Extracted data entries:
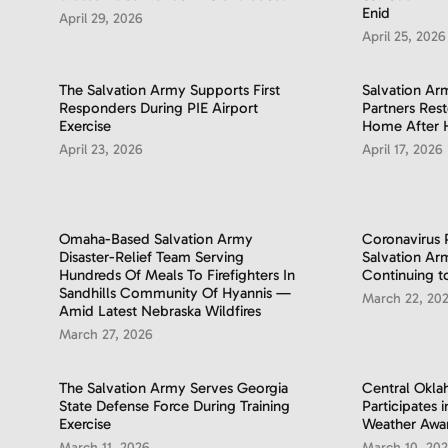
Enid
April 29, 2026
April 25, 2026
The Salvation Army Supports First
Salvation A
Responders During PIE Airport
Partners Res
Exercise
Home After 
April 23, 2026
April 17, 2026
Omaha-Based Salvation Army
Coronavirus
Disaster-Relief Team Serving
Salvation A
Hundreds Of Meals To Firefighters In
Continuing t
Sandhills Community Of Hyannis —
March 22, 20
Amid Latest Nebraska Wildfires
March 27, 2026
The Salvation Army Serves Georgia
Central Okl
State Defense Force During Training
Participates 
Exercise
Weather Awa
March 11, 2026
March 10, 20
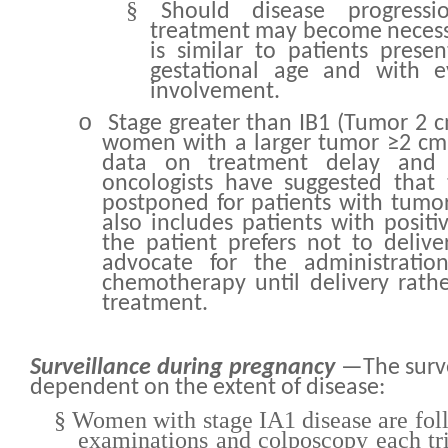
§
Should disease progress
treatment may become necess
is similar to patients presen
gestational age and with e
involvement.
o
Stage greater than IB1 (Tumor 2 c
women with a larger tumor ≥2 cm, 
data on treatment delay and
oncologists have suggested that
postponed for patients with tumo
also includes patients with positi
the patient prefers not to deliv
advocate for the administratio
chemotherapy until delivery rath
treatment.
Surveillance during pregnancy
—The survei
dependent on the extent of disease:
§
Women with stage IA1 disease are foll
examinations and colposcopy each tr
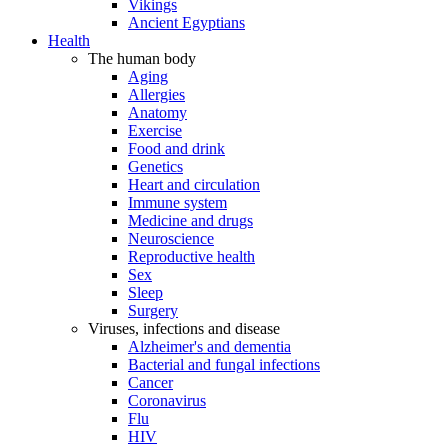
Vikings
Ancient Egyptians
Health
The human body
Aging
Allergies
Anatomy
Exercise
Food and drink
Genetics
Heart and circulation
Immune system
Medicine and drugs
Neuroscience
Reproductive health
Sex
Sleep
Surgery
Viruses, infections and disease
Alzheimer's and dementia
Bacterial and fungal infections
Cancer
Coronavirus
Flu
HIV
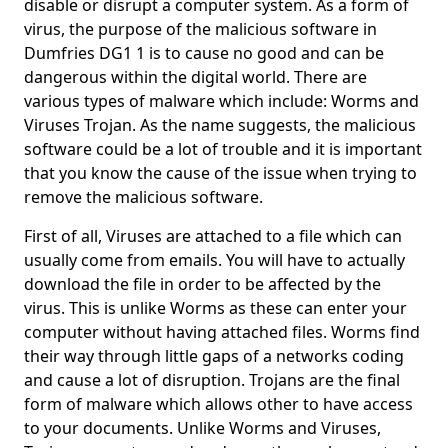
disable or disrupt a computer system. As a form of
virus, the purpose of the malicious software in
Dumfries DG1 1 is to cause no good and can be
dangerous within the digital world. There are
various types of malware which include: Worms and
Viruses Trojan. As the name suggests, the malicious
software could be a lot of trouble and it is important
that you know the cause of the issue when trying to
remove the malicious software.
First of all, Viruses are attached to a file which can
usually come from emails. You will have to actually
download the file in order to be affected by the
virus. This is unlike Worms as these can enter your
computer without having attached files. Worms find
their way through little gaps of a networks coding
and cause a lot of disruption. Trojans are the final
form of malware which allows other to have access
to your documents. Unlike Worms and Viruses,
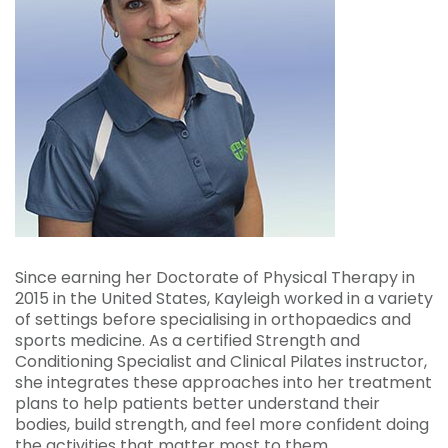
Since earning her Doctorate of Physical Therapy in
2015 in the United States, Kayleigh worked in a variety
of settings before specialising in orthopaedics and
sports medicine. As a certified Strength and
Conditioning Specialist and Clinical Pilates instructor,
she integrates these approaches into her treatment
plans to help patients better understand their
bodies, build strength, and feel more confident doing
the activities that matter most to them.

--

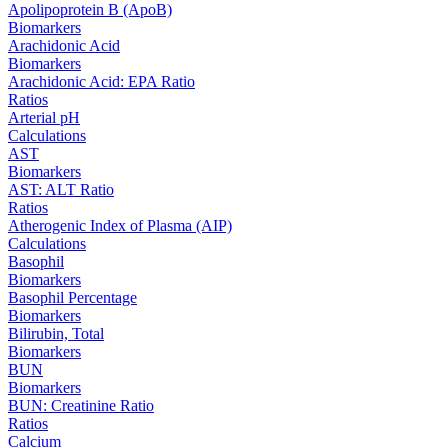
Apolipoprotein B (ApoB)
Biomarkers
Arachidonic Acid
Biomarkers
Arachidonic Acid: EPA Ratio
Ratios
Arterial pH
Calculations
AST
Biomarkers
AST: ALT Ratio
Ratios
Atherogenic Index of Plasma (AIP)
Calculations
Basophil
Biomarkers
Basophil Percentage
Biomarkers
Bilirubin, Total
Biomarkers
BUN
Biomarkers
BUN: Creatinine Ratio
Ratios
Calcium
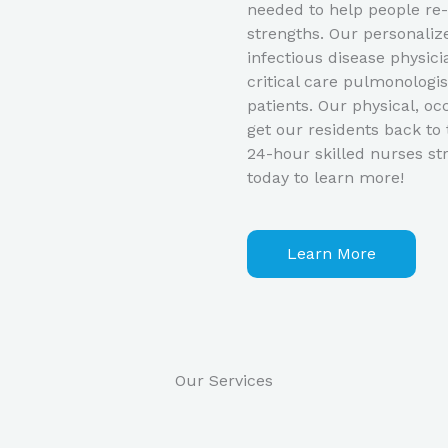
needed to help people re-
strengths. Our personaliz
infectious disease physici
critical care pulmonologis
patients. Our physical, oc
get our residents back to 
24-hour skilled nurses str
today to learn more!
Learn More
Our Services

---

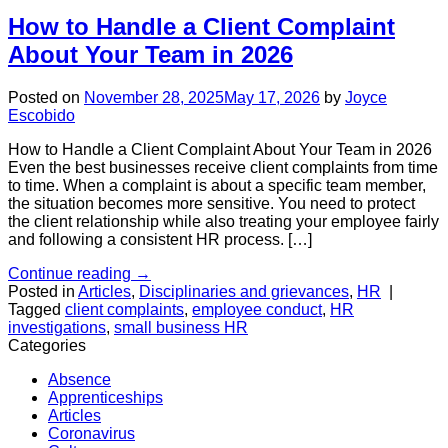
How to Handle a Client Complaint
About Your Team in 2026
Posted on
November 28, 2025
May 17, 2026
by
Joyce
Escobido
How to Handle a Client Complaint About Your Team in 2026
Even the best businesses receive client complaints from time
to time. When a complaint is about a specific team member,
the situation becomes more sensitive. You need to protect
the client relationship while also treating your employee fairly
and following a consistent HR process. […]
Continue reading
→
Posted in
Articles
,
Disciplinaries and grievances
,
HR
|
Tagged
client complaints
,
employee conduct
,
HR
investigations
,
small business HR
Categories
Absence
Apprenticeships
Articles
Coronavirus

** Problem **
Provide only the count of lines in the records above that hold the word "also".

** Result of this task **
2